The Hindu religion shadows forth an Elysium on Mount Meru, on the confines of Cashmere and Thibet. The garden of the great Indian god Indra is a spot of unparalleled beauty. Here are to be found an umbrageous grove or wood, where the gods delight to take their ease; cooling fountains and rivulets; an enchanting flower-garden, luminous flowers, immortalising fruits, and brilliantly-plumed birds, whose melody charms the gods themselves. In this Paradise are fine trees, which were the first things that appeared above the surface of the troubled waters at the beginning of the creation; from these trees drop the immortalising ambrosia. The principal tree is the Pärijäta, the flower of which preserves its perfume all the year round, combines in its petals every odour and every flavour, presents to each his favorite colour and most-esteemed perfume, and procures happiness for those who ask it. But beyond this, it is a token of virtue, losing its freshness in the hands of the wicked, but preserving it with the just and honourable. This wondrous flower will also serve as a torch by night, and will emit the most enchanting sounds, producing the sweetest and most varied melody; it assuages hunger and thirst, cures diseases, and remedies the ravages of old age.

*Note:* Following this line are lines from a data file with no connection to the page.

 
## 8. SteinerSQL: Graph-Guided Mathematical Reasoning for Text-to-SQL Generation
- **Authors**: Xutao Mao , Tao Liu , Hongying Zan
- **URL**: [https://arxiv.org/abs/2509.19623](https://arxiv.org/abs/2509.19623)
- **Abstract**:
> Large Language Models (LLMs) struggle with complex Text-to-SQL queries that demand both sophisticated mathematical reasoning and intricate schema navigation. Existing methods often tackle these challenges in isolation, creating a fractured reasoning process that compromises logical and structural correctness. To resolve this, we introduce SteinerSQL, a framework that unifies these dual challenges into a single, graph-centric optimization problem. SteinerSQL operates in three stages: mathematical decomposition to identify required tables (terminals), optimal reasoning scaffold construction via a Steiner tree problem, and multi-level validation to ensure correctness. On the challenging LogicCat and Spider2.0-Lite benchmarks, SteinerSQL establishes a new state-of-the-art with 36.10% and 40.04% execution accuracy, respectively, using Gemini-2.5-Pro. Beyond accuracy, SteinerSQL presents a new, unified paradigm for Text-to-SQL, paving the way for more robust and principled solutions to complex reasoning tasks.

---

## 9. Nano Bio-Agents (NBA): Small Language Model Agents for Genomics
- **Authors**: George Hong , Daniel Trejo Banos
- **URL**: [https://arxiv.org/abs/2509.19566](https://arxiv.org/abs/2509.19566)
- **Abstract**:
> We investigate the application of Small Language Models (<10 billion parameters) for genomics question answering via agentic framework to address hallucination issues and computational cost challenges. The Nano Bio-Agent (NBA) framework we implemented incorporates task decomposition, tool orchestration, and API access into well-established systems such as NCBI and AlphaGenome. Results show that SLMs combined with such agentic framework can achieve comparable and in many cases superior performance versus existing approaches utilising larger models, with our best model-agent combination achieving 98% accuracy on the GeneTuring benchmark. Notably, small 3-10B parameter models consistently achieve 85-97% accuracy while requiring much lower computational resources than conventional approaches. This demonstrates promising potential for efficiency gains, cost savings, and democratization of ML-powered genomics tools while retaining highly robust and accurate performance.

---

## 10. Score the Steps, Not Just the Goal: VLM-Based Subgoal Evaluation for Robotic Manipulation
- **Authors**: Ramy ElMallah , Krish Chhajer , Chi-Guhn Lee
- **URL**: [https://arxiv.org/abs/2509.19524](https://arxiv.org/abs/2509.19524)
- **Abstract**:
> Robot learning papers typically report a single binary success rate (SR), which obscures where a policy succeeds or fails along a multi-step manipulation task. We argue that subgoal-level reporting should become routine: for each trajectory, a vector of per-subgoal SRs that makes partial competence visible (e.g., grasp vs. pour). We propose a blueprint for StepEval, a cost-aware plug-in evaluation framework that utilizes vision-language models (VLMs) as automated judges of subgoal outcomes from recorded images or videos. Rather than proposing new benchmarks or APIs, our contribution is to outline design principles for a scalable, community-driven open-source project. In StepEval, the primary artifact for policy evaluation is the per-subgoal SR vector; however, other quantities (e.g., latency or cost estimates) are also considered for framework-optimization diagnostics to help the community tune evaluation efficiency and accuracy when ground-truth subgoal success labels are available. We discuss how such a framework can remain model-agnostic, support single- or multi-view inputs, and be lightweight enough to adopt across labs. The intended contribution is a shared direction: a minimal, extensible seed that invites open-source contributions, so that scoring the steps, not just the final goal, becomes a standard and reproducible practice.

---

The Paradise of Mahomet is situated in the seventh heaven. In the centre of it stands the marvellous tree called Tooba,* which is so large that a man mounted on the fleetest horse could not ride round its branches in one hundred years. This tree not only affords the most grateful shade over the whole extent of the Mussulman Paradise; but its boughs are laden with delicious fruits of a size and taste unknown to mortals, and moreover bend themselves at the wish of the inhabitants of this abode of bliss, to enable them to partake of these delicacies without any trouble. The Koran often speaks of the rivers of Paradise as adding greatly

The name of "Tooba." applied to this tree, originated in a misunderstanding of the words Tooba lahum, "it is well with them," or "blessedness awaits them," in Koran xiii., 28. Some commentators took Tooba for the name of a tree.